Ich muss an die Verwandlungen denken, die mit Krassimirs Opfern vonstatten gingen. Offenbar blieb der Witwe dieses Los der Mumifizierung erspart. Die eine Todesursache hat mit der anderen scheinbar nichts zu tun. Der Gedanke führt mich jedoch zu etwas anderem und lässt mich über meine Tasche streichen.
"Aber da ist noch etwas ..." Ich zögere, bevor ich weiterspreche. "Als ich im Park war, habe ich die Stelle gesucht, an der der tote Wachmann der Sternwarte gefunden wurde. ... Sie erinnern sich an den Hund in der Sternwarte ... Fritzchen? ... Der gute hat schon den Wachmann entdeckt und war jetzt wieder dort im Schilf unterwegs. Fritzchen hatte offensichtlich etwas gefunden. Er bellte und war ganz aufgeregt. Ich habe nachgesehen ... und das hier gefunden."

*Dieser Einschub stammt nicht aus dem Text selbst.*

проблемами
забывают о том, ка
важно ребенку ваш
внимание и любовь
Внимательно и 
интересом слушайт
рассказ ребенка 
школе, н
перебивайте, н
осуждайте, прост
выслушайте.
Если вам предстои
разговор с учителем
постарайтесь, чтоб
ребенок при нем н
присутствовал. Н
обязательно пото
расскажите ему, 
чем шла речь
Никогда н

Zögernd ziehe ich das Butterbrotspapier aus der Tasche Es riecht nach einer Mischung aus Wurst und Morast, ist ein wenig fettig, verknittert und um den länglichen Inhalt gerollt. Die Situation erscheint mir gänzlich absurd, wie ich da mit dem verpackten Finger in der Tür stehe und der Frau Professor zum Tee ein Leichenteil in Butterbrotspapier präsentiere. "Den kann ich unmöglich jetzt einfach so auf neben die Teekanne zum Gebäck legen!" Ich wickle das kleine wurstförmige Päckchen nicht aus, sondern verharre in der Bewegung.
"Das ist ein Finger des Wachmanns. Er ist ... mumifziert, ... wie der Mann mit der Brille in der Sternwarte ... Kirill vermute ich ... und wie die Arme des Studiosus." Ich starre auf das gleichsam abstoßende und faszinierende Beweisstück in meiner Hand, als könnte ich durch das Papier hindurchblicken. "... Ich wusste nicht, was ich tun sollte. Ich konnte ihn doch schlecht einfach im Matsch liegen lassen? Immerhin gehörte er zu einem Menschen, Gott hab ihn selig. Ich dachte, ich bringe das später auf den Friedhof oder so. ... In der Sternwarte habe ich ihn über die ganze Aufregung dann vergessen. Sonst hätte ich ihn der Polizei gegeben. ..." Langsam taste ich mich über die Lüge zu meinem wahren Plan vor, den ich selbst aber nicht realisieren kann. Dafür sind Kontakte zu den richtigen Leuten nötig. Kontakte, über die die Lohensteins im Unterschied zu mir vielleicht verfügen. Doktor Degebach sollte eine ganz besonderes eigenes Interesse an einer Untersuchung haben. Nur würde der mich kaum ernst nehmen. "Aber vielleicht könnte man ihn auch ... von einem Fachmann ... untersuchen lassen? ... Damit es nicht noch mehr Tote gibt?"
"Wenn das falsch war ... bringe ich ihn gleich zur Polizei ... oder zum Pastor?"